===== Material provided =====

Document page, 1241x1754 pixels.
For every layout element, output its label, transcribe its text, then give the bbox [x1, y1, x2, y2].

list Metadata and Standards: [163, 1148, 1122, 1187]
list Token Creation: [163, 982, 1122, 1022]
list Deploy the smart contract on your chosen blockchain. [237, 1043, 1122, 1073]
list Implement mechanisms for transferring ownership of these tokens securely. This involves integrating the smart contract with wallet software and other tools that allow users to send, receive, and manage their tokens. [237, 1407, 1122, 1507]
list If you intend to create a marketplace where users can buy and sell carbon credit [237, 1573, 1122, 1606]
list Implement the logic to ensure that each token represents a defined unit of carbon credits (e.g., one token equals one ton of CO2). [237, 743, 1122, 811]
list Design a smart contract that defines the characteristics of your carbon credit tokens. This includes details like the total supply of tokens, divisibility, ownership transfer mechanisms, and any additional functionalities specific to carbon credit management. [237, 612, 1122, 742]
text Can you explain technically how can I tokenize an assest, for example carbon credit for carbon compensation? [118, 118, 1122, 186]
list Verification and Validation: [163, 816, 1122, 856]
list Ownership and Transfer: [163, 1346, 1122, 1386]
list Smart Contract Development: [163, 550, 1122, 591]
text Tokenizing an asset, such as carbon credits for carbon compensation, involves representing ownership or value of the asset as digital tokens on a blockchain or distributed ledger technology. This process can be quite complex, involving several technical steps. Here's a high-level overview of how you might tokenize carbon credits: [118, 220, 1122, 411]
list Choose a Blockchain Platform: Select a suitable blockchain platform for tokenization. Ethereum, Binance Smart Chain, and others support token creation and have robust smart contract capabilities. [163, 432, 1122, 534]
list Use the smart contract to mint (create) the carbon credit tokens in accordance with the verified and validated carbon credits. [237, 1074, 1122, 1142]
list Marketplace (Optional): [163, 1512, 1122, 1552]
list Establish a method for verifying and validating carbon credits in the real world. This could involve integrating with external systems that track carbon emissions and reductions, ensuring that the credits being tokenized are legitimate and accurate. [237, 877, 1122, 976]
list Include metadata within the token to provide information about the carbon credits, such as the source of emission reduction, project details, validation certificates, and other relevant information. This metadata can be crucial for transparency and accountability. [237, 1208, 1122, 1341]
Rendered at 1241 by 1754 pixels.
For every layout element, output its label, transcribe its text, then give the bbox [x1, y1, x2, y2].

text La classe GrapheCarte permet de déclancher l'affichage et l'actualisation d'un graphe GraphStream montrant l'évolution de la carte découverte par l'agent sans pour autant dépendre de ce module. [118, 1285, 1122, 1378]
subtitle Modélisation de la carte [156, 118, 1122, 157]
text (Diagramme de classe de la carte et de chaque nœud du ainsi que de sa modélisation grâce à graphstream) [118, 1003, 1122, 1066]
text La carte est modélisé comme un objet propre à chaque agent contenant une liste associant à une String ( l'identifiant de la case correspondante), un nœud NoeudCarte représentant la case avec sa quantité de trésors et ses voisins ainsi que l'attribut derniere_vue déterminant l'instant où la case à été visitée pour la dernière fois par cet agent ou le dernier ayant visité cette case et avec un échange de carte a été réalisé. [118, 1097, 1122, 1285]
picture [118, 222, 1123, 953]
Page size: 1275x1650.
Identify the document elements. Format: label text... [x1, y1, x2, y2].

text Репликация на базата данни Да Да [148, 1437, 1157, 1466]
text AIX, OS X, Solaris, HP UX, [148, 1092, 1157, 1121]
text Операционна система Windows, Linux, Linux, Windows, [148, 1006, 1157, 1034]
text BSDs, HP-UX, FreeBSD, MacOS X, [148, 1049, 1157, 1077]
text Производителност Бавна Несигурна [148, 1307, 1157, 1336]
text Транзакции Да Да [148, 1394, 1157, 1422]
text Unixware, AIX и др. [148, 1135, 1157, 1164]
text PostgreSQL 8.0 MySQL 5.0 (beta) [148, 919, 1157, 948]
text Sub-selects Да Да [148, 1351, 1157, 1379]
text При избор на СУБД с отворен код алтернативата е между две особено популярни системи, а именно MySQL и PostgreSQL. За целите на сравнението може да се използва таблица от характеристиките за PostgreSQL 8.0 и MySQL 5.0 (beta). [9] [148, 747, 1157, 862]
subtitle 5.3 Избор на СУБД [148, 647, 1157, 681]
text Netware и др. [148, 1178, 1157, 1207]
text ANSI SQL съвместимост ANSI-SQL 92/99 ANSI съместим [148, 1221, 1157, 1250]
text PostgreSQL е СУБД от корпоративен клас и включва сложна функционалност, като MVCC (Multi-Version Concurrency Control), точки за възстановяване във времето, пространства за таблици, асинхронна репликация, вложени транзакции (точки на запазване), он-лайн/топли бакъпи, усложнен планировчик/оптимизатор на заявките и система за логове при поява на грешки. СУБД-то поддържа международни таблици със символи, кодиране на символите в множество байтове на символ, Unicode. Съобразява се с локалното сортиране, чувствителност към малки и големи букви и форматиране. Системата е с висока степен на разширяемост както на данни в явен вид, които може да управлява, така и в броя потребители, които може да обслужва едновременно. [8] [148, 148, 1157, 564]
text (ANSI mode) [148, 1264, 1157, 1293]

=====

> [Directions]:
Could you write out every line of the data above, word for word?

> [Full response]:
Document page, 1241x1754 pixels.
For every layout element, output its label, transcribe its text, then give the bbox [x1, y1, x2, y2].

list Metadata and Standards: [163, 1148, 1122, 1187]
list Token Creation: [163, 982, 1122, 1022]
list Deploy the smart contract on your chosen blockchain. [237, 1043, 1122, 1073]
list Implement mechanisms for transferring ownership of these tokens securely. This involves integrating the smart contract with wallet software and other tools that allow users to send, receive, and manage their tokens. [237, 1407, 1122, 1507]
list If you intend to create a marketplace where users can buy and sell carbon credit [237, 1573, 1122, 1606]
list Implement the logic to ensure that each token represents a defined unit of carbon credits (e.g., one token equals one ton of CO2). [237, 743, 1122, 811]
list Design a smart contract that defines the characteristics of your carbon credit tokens. This includes details like the total supply of tokens, divisibility, ownership transfer mechanisms, and any additional functionalities specific to carbon credit management. [237, 612, 1122, 742]
text Can you explain technically how can I tokenize an assest, for example carbon credit for carbon compensation? [118, 118, 1122, 186]
list Verification and Validation: [163, 816, 1122, 856]
list Ownership and Transfer: [163, 1346, 1122, 1386]
list Smart Contract Development: [163, 550, 1122, 591]
text Tokenizing an asset, such as carbon credits for carbon compensation, involves representing ownership or value of the asset as digital tokens on a blockchain or distributed ledger technology. This process can be quite complex, involving several technical steps. Here's a high-level overview of how you might tokenize carbon credits: [118, 220, 1122, 411]
list Choose a Blockchain Platform: Select a suitable blockchain platform for tokenization. Ethereum, Binance Smart Chain, and others support token creation and have robust smart contract capabilities. [163, 432, 1122, 534]
list Use the smart contract to mint (create) the carbon credit tokens in accordance with the verified and validated carbon credits. [237, 1074, 1122, 1142]
list Marketplace (Optional): [163, 1512, 1122, 1552]
list Establish a method for verifying and validating carbon credits in the real world. This could involve integrating with external systems that track carbon emissions and reductions, ensuring that the credits being tokenized are legitimate and accurate. [237, 877, 1122, 976]
list Include metadata within the token to provide information about the carbon credits, such as the source of emission reduction, project details, validation certificates, and other relevant information. This metadata can be crucial for transparency and accountability. [237, 1208, 1122, 1341]
Rendered at 1241 by 1754 pixels.
For every layout element, output its label, transcribe its text, then give the bbox [x1, y1, x2, y2].

text La classe GrapheCarte permet de déclancher l'affichage et l'actualisation d'un graphe GraphStream montrant l'évolution de la carte découverte par l'agent sans pour autant dépendre de ce module. [118, 1285, 1122, 1378]
subtitle Modélisation de la carte [156, 118, 1122, 157]
text (Diagramme de classe de la carte et de chaque nœud du ainsi que de sa modélisation grâce à graphstream) [118, 1003, 1122, 1066]
text La carte est modélisé comme un objet propre à chaque agent contenant une liste associant à une String ( l'identifiant de la case correspondante), un nœud NoeudCarte représentant la case avec sa quantité de trésors et ses voisins ainsi que l'attribut derniere_vue déterminant l'instant où la case à été visitée pour la dernière fois par cet agent ou le dernier ayant visité cette case et avec un échange de carte a été réalisé. [118, 1097, 1122, 1285]
picture [118, 222, 1123, 953]
Page size: 1275x1650.
Identify the document elements. Format: label text... [x1, y1, x2, y2].

text Репликация на базата данни Да Да [148, 1437, 1157, 1466]
text AIX, OS X, Solaris, HP UX, [148, 1092, 1157, 1121]
text Операционна система Windows, Linux, Linux, Windows, [148, 1006, 1157, 1034]
text BSDs, HP-UX, FreeBSD, MacOS X, [148, 1049, 1157, 1077]
text Производителност Бавна Несигурна [148, 1307, 1157, 1336]
text Транзакции Да Да [148, 1394, 1157, 1422]
text Unixware, AIX и др. [148, 1135, 1157, 1164]
text PostgreSQL 8.0 MySQL 5.0 (beta) [148, 919, 1157, 948]
text Sub-selects Да Да [148, 1351, 1157, 1379]
text При избор на СУБД с отворен код алтернативата е между две особено популярни системи, а именно MySQL и PostgreSQL. За целите на сравнението може да се използва таблица от характеристиките за PostgreSQL 8.0 и MySQL 5.0 (beta). [9] [148, 747, 1157, 862]
subtitle 5.3 Избор на СУБД [148, 647, 1157, 681]
text Netware и др. [148, 1178, 1157, 1207]
text ANSI SQL съвместимост ANSI-SQL 92/99 ANSI съместим [148, 1221, 1157, 1250]
text PostgreSQL е СУБД от корпоративен клас и включва сложна функционалност, като MVCC (Multi-Version Concurrency Control), точки за възстановяване във времето, пространства за таблици, асинхронна репликация, вложени транзакции (точки на запазване), он-лайн/топли бакъпи, усложнен планировчик/оптимизатор на заявките и система за логове при поява на грешки. СУБД-то поддържа международни таблици със символи, кодиране на символите в множество байтове на символ, Unicode. Съобразява се с локалното сортиране, чувствителност към малки и големи букви и форматиране. Системата е с висока степен на разширяемост както на данни в явен вид, които може да управлява, така и в броя потребители, които може да обслужва едновременно. [8] [148, 148, 1157, 564]
text (ANSI mode) [148, 1264, 1157, 1293]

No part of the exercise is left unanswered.